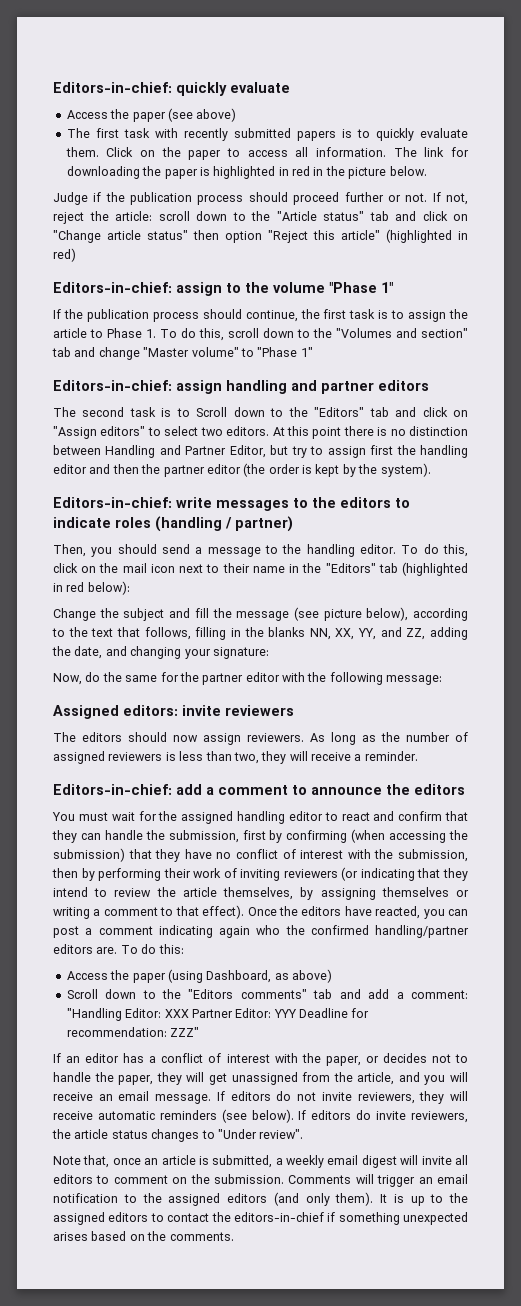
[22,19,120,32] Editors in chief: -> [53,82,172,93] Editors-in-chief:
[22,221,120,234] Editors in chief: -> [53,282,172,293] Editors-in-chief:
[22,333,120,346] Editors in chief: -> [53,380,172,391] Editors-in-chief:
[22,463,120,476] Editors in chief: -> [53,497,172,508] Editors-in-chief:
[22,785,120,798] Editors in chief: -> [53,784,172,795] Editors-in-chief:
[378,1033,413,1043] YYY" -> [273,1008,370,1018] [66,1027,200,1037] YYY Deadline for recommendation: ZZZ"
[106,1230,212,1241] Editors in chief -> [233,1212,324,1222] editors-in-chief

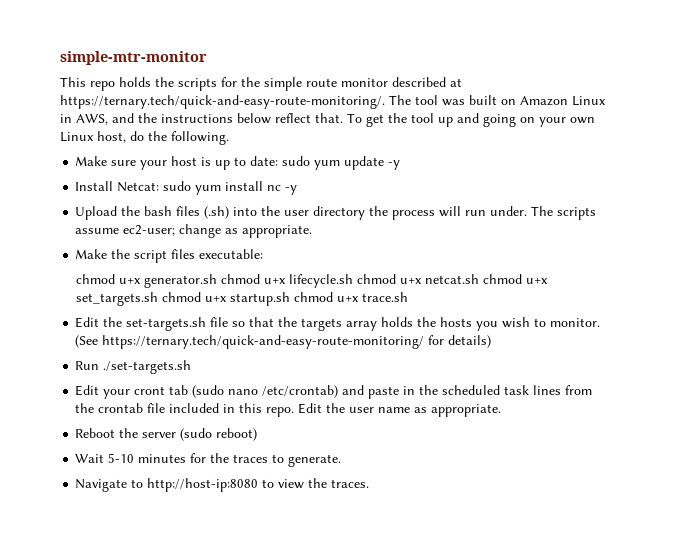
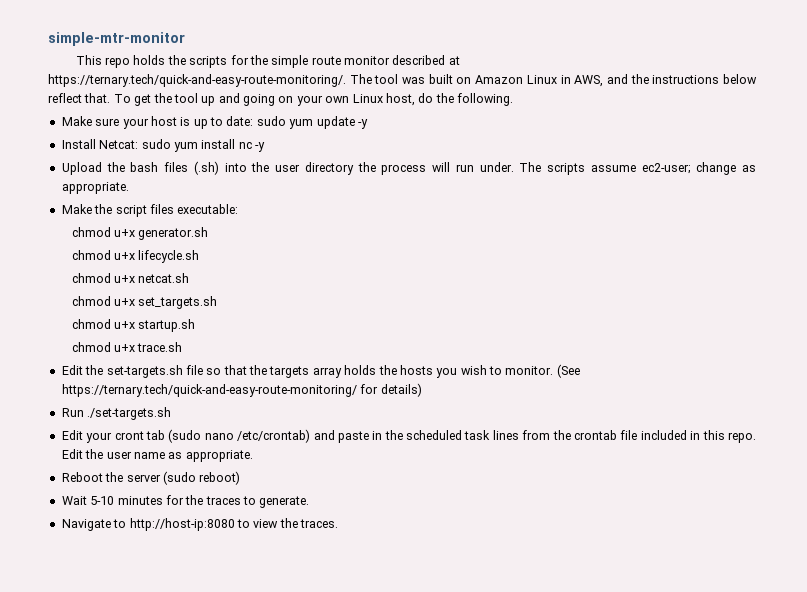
(217, 281) none -> (209, 233) //
(353, 281) none -> (200, 256) //
(479, 279) none -> (190, 278) //
(158, 299) none -> (218, 302) //
(290, 299) none -> (196, 325) //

· · ·

Task brief = Your copy of the records must match them exactly, except that no pictures appear in it.

Exercise solution =
[22,19,120,32] Editors in chief: -> [53,82,172,93] Editors-in-chief:
[22,221,120,234] Editors in chief: -> [53,282,172,293] Editors-in-chief:
[22,333,120,346] Editors in chief: -> [53,380,172,391] Editors-in-chief:
[22,463,120,476] Editors in chief: -> [53,497,172,508] Editors-in-chief:
[22,785,120,798] Editors in chief: -> [53,784,172,795] Editors-in-chief:
[378,1033,413,1043] YYY" -> [273,1008,370,1018] [66,1027,200,1037] YYY Deadline for recommendation: ZZZ"
[106,1230,212,1241] Editors in chief -> [233,1212,324,1222] editors-in-chief

(217, 281) none -> (209, 233) //
(353, 281) none -> (200, 256) //
(479, 279) none -> (190, 278) //
(158, 299) none -> (218, 302) //
(290, 299) none -> (196, 325) //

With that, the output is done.